“Bully” director Lee Hirsch and the Weinstein Company have announced that due to their ongoing battle with the MPAA over the film’s rating, the Weinstein Company has decided to move on with the film’s release on March 30 as an unrated film.
Details in the official press release state the following:
- Said BULLY Director Lee Hirsch, “The small amount of language in the film that’s responsible for the R rating is there because it’s real. It’s what the children who are victims of bullying face on most days. All of our supporters see that, and we’re grateful for the support we’ve received across the board. I know the kids will come, so it’s up to the theaters to let them in.”
“The kids and families in this film are true heroes, and we believe theater owners everywhere will step up and do what’s right for the benefit of all of the children out there who have been bullied or may have otherwise become bullies themselves. We’re working to do everything we can to make this film available to as many parents, teachers and students across the country,” said TWC President of Marketing Stephen Bruno.
“While it’s often heartbreaking and deals with tough issues like suicide, the movie addresses bullying in a frank and relatable way that is age appropriate for teens and relevant for middle-schoolers if an adult is present to guide the discussion,” said James P. Steyer, Founder and CEO, Common Sense Media. “The MPAA’s ratings system is inadequate when it comes to looking at a movie’s content through the lens of its larger thematic issues. Common Sense Media provides alternative ratings for parents who are looking for more guidance and context than the MPAA provides.”
Katy Butler, the 17-year-old teen, who started A petition on the website Change.org to change the movie’s rating from an R to a lower rating, has rallied much support since she started the petition at the beginnings of March. Since then, politicians, actors and people across the United States have shown their support of the message that the film intends to spread in order to educate and make people across the nation more aware of the rising problem among teens throughout the nation. Butler — who earlier this month delivered more than 250,000 signatures to an MPAA hearing — has appeared on numerous talk shows and events to spread her support of the change.
For parents or teachers who are looking for more information or who may have concerns about showing children a movie unrated by the MPAA, please read Common Sense Media’s rating details of the film here: www.commonsensemedia.org/movie-reviews/bully.

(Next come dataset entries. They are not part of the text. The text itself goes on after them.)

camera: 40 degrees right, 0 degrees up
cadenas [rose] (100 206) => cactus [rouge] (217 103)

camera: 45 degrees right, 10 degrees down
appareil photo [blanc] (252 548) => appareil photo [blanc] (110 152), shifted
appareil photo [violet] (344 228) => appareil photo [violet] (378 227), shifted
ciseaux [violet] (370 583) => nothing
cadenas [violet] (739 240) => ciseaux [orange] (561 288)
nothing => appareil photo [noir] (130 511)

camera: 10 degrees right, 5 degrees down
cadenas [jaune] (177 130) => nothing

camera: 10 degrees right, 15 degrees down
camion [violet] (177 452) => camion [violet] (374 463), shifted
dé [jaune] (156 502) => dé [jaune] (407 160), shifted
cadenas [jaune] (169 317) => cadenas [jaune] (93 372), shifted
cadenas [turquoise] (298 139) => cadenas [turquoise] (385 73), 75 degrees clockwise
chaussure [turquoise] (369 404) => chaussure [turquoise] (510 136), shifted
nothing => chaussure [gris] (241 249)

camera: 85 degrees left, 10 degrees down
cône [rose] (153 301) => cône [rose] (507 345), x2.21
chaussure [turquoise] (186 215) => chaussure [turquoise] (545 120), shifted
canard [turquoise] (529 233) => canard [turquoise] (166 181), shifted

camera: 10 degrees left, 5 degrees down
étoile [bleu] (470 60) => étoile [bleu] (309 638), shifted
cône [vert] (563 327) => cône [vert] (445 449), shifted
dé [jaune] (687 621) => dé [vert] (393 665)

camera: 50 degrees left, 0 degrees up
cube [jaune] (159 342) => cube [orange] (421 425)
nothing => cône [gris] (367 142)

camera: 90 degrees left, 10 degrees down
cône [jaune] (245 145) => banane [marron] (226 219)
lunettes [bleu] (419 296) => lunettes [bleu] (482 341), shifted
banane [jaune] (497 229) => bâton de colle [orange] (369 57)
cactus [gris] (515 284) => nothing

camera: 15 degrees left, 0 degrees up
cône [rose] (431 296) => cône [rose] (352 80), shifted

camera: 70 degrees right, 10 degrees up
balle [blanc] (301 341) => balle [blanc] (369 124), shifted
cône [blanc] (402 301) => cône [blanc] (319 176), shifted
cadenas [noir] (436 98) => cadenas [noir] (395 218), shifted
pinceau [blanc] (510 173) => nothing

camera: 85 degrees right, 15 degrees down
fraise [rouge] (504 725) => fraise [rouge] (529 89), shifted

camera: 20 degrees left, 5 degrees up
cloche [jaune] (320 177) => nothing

With the unrated release of the film this coming box office weekend, do you agree with the Weinstein Company’s decision to release as unrated? At this point in time, “Bully” has a limited release in five theaters in the United States (in New York at the Angelika Film Center and AMC Lincoln Square and in Los Angeles at The Landmark, ArcLight Hollywood and AMC Century City), but perhaps it will extend to more theaters at a later date.